Clock with pedestal
The eight-day, spring-wound movement of this timepiece, signed “J. Thuret,” was most likely the work of Isaac II Thuret, clockmaker to Louis XIV and a member of an important family of horologists. In May 1691 he organized a lottery with a repeater clock on a pedestal as first prize. This piece was fitted with a barometer and, in addition, was richly decorated with gilt bronze. It appears to have been very similar to the Museum’s clock and gives a good indication of its date. Just like the first prize in the lottery, the Museum’s clock was intended to hold a barometer in its pedestal (see detail far right). Five inscriptions near the top alluding to various weather conditions, ranging from tourment[e] (tempest) to tres sec (very dry), form the perimeter of the dial of a barometer, although the piece appears never to have been used as such.

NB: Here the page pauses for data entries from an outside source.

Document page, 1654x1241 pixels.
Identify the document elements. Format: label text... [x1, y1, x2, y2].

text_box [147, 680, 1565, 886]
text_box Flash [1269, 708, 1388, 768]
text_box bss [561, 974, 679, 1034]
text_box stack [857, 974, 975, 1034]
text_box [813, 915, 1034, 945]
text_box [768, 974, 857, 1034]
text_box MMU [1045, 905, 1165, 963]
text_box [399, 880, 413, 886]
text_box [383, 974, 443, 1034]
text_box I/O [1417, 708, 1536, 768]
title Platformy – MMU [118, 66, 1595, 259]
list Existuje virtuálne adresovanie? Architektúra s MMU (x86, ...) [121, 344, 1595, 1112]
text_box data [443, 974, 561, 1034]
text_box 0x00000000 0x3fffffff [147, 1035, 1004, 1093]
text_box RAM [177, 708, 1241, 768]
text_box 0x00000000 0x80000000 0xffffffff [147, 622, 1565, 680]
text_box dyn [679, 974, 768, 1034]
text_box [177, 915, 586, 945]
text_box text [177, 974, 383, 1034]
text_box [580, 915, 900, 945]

The case and pedestal of the clock, ornamented with marquetry of tortoiseshell, brass, and pewter, have been attributed to the royal ébéniste André-Charles Boulle, “who makes a sort of Mosaick works extremely neat, and which the Curious preserve very choicely,” according to Germain Brice’s popular guidebook of 1687, A New Description of Paris.[1] Boulle is known to have made numerous clock cases in his workshop, which was housed in the Palais du Louvre, not far from the lodgings of the influential artist Jean Bérain. Some of Bérain’s engraved designs were used for the decoration of this clock. There is a striking harmony between the ornament of the case and of the dial. The timepiece is surmounted by royal symbols in gilt bronze: a sunburst with a mask of the sun god Apollo, a crown, and a pair of lyres, as well as a pair of cornucopias, the traditional symbol of abundance. Although all these emblems clearly refer to the Sun King and his reign, no royal provenance for this clock has been established.
[Daniëlle Kisluk-Grosheide, 2010]
Footnotes:
1. Germain Brice. A New Description of Paris: Containing a Particular Account of All the Churches, Palaces, Monasteries...with All Other Remarkable Matters in That Great and Famous City. London, 1687, pp. 20–21.